LLMConversation

LLMConversation is an abstract base class designed to represent different types of LLM (Language Learning Module) conversations. It is a part of the library, automata.llm.foundation.

Overview

LLMConversation is an outline or blueprint for implementing different conversation types. As an abstract base class, it lays out a set of methods that should be implemented in the child classes. Some of the methods specified by this class involve getting the latest message, registering observers, and managing messages within a conversation.

One of the exceptions managed by this module is the LLMEmptyConversationError, raised when an operation is invoked for an empty conversation.

Example

Below is a sample implementation of LLMConversation and usage of LLMEmptyConversationError. As LLMConversation is an abstract base class, we need to first implement all abstract methods in a subclass:

from automata.llm.foundation.LLMConversation import LLMEmptyConversationError, LLMChatMessage
from automata.core.base.patterns.observer import Observer

class CustomConversation(LLMConversation):
    def __init__(self):
        self._observers: Set[Observer] = set()
        self.messages: List[LLMChatMessage] = []

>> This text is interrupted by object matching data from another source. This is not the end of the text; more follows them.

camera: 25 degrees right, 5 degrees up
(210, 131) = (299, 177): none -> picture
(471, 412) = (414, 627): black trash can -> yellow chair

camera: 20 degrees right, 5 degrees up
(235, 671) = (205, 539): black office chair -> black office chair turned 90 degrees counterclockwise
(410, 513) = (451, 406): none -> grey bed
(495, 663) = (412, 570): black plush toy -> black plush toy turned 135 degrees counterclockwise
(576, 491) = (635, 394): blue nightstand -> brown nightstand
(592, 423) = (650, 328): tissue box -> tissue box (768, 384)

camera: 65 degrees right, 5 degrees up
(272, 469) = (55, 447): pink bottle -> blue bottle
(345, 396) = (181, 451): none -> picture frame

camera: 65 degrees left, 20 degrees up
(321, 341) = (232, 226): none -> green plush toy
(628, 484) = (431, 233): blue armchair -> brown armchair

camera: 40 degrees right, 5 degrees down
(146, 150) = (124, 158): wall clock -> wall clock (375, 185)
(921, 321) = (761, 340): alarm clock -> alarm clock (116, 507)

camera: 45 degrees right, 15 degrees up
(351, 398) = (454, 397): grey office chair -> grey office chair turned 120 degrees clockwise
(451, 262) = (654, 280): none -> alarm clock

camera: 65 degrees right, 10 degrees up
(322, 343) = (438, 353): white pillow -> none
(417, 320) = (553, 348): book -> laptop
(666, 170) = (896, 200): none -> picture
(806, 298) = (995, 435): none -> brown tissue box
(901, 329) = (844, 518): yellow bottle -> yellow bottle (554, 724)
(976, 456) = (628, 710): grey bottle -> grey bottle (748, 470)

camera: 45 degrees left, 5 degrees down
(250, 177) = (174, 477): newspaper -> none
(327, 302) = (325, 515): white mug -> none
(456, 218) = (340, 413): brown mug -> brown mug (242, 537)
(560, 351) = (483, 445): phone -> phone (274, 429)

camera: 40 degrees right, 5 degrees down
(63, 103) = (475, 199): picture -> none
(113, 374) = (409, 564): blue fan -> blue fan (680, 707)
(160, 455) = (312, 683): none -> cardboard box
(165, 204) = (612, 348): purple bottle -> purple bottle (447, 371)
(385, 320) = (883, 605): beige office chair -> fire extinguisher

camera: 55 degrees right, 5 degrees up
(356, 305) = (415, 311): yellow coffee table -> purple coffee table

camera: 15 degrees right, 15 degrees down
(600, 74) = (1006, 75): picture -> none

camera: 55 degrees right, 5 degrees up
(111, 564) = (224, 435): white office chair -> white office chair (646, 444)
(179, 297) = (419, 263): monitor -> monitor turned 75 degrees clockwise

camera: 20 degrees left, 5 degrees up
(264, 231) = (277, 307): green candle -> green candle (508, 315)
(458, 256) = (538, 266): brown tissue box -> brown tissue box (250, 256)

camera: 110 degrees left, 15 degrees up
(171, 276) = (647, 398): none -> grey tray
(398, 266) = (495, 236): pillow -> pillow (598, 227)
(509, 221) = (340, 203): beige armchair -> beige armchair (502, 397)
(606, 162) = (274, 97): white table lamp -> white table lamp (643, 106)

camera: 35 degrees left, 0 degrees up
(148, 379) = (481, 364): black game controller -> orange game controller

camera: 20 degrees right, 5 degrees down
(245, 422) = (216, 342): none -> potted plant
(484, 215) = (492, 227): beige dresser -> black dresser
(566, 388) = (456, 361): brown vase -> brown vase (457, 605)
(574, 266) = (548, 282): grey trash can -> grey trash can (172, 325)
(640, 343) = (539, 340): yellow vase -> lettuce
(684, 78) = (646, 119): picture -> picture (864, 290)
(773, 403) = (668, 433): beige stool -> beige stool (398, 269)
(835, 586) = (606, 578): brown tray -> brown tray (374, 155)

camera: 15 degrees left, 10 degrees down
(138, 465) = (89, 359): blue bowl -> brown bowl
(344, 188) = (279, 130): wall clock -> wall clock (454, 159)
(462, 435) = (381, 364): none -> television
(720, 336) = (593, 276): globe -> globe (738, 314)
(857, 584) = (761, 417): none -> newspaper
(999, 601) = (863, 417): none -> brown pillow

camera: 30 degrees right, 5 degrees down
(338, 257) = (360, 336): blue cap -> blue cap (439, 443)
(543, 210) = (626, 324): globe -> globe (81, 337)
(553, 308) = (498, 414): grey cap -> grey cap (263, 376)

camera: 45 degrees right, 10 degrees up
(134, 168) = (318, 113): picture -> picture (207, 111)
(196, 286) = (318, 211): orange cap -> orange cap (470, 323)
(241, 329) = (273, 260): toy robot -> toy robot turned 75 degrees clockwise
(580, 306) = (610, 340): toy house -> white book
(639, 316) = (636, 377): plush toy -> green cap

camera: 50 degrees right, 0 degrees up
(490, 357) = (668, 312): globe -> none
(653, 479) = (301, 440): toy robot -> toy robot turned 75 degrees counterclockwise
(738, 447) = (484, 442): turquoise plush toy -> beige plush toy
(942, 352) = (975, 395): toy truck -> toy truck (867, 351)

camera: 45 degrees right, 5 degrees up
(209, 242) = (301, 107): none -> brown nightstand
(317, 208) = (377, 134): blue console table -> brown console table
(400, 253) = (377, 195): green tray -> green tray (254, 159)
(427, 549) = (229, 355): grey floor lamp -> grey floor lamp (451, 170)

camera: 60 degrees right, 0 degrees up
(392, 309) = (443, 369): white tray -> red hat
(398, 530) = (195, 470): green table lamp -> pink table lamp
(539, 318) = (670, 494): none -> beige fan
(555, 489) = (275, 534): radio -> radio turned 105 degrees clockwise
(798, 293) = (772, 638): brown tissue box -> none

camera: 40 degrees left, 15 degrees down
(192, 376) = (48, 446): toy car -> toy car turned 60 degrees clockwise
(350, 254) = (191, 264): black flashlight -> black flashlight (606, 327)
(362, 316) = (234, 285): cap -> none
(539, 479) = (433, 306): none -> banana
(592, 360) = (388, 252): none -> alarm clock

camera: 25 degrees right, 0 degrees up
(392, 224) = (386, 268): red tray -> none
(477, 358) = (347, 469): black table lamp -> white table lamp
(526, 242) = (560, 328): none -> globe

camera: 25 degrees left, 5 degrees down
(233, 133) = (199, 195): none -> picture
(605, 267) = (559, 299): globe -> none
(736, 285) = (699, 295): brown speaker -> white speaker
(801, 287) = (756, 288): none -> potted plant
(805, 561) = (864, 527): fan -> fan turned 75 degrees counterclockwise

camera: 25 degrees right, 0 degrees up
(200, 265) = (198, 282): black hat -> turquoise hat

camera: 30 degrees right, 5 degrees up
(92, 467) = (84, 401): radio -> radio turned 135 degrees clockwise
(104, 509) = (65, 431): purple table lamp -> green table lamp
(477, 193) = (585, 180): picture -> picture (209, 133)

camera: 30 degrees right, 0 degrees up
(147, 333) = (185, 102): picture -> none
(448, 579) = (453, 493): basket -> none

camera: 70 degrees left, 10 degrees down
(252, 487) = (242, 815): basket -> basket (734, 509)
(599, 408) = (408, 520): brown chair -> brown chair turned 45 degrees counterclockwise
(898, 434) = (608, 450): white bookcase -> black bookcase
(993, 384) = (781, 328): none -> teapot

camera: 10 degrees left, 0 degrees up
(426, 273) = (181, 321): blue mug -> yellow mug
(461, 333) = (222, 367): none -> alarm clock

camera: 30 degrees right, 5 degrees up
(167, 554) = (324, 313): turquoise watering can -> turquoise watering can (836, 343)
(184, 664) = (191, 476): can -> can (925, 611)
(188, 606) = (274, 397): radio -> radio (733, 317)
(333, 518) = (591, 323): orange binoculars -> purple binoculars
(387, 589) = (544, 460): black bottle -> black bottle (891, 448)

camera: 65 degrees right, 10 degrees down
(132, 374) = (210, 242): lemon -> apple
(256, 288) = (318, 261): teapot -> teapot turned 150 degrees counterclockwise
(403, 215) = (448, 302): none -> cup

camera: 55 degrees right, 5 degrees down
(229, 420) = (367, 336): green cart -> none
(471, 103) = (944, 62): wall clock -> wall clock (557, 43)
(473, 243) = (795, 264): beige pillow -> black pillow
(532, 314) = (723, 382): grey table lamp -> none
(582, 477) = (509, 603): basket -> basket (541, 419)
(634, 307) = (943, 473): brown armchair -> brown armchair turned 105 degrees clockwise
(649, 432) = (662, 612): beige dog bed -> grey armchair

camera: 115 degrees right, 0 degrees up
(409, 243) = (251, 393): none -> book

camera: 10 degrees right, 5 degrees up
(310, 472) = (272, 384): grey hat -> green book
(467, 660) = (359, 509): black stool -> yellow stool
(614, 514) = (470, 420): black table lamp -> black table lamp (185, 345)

    def get_latest_message(self) -> LLMChatMessage:
        try:
            return self.messages[-1]
        except IndexError:
            raise LLMEmptyConversationError()

    # Note: Similarly implement the rest of the abstract methods here...

# Usage
conversation = CustomConversation()

try:
    latest_message = conversation.get_latest_message()
except LLMEmptyConversationError:
    print("Conversation is currently empty.")

Limitations

This class is an abstract base class, so it cannot be instantiated directly. Additionally, it does not provide default implementations for its abstract methods requiring subclasses to provide their own specific implementations. Also, error handling for empty conversations is a responsibility of the class’s consumers.

Follow-up Questions:

  • Are there any specifications on how the other abstract methods (like __len__, get_messages_for_next_completion, and notify_observers) should be implemented?

  • How are observers expected to interact with this class?